- **Отрывок**
==============================
Бесконечный шампур. Книга — а с ней и каждый образ — превращается в жвачку, которую можно растягивать очень долго. Здесь стоило бы поучиться у театралов, которые спектакль не превращают в бесконечное хождение по кругу: «Гамлет возвращается», «Гамлет наносит ответный удар»…

Взгляд из зала

Ни один образ у актёра, равно как персонаж у писателя, не заживёт в полном объёме, если не соблюдать важное правило. Где место режиссёра во время репетиции? Правильно, в зале. За столиком, где стоит лампа под абажуром и лежит постановочный план. Не на сцене, а в зале. Да, иногда режиссёр выбегает на сцену, что-то показывает-рассказывает, но в итоге неизменно возвращается в зал. Так и писатель не имеет права целиком отдавать себя конкретному персонажу. В этом случае он не видит всей сцены. Как режиссёр на подмостках — не в состоянии оценить полностью общую мизансценировку.
==============================
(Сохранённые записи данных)
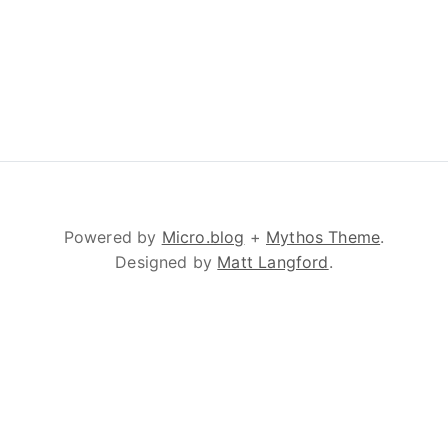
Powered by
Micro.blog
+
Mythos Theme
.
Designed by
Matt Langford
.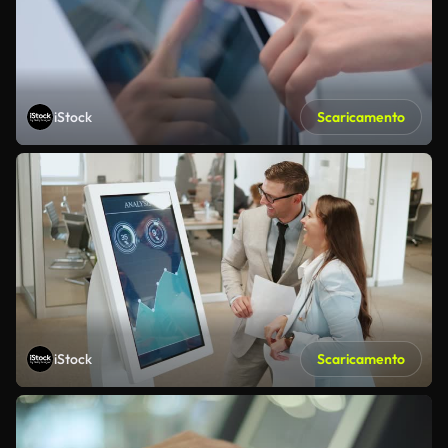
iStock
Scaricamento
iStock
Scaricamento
==============================
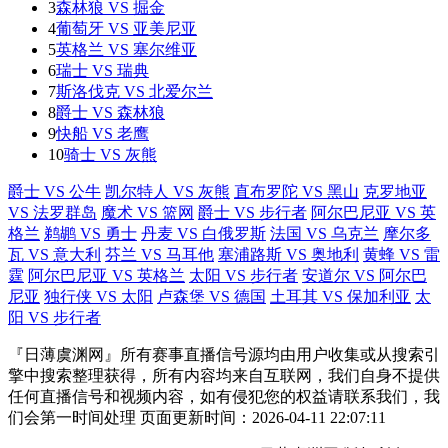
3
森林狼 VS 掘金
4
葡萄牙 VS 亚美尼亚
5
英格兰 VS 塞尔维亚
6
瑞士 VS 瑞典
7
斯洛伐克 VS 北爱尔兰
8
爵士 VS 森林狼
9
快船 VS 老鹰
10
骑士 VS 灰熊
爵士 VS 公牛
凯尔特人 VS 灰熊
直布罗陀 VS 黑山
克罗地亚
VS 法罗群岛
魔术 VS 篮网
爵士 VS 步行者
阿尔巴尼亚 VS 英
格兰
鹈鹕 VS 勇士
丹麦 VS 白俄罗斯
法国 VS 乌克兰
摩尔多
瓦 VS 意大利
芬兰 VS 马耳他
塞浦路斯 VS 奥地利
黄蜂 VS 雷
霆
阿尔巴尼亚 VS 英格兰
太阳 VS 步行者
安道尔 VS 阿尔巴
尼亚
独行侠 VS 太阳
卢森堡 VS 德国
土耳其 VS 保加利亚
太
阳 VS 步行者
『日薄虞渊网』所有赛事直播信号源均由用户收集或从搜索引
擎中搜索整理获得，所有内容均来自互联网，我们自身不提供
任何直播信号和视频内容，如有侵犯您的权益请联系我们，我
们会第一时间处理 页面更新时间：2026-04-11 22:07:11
==============================
- **Задание 1**
Перепечатайте из отрывка о режиссёре и писателе всё, начиная со слов «Бесконечный шампур. Книга» и вниз до слов «полностью общую мизансценировку.».
- **Задание 2**
Согласуются ли с отрывком о режиссёре и писателе следующие утверждения? Для каждого ответьте «да» или «нет» и приведите решающие слова отрывка точной цитатой.
(а) Во время репетиции режиссёр находится на сцене.
(б) На столике режиссёра лежит постановочный план.
(в) Режиссёр иногда выбегает на сцену.
- **Задание 3**
Чего, согласно отрывку о режиссёре и писателе, писатель не имеет права делать?

- **Ответ 1**
Бесконечный шампур. Книга — а с ней и каждый образ — превращается в жвачку, которую можно растягивать очень долго. Здесь стоило бы поучиться у театралов, которые спектакль не превращают в бесконечное хождение по кругу: «Гамлет возвращается», «Гамлет наносит ответный удар»…

Взгляд из зала

Ни один образ у актёра, равно как персонаж у писателя, не заживёт в полном объёме, если не соблюдать важное правило. Где место режиссёра во время репетиции? Правильно, в зале. За столиком, где стоит лампа под абажуром и лежит постановочный план. Не на сцене, а в зале. Да, иногда режиссёр выбегает на сцену, что-то показывает-рассказывает, но в итоге неизменно возвращается в зал. Так и писатель не имеет права целиком отдавать себя конкретному персонажу. В этом случае он не видит всей сцены. Как режиссёр на подмостках — не в состоянии оценить полностью общую мизансценировку.

- **Ответ 2**
(а) Нет: «Не на сцене, а в зале.»
(б) Да: «За столиком, где стоит лампа под абажуром и лежит постановочный план.»
(в) Да: «Да, иногда режиссёр выбегает на сцену».

- **Ответ 3**
Целиком отдавать себя конкретному персонажу.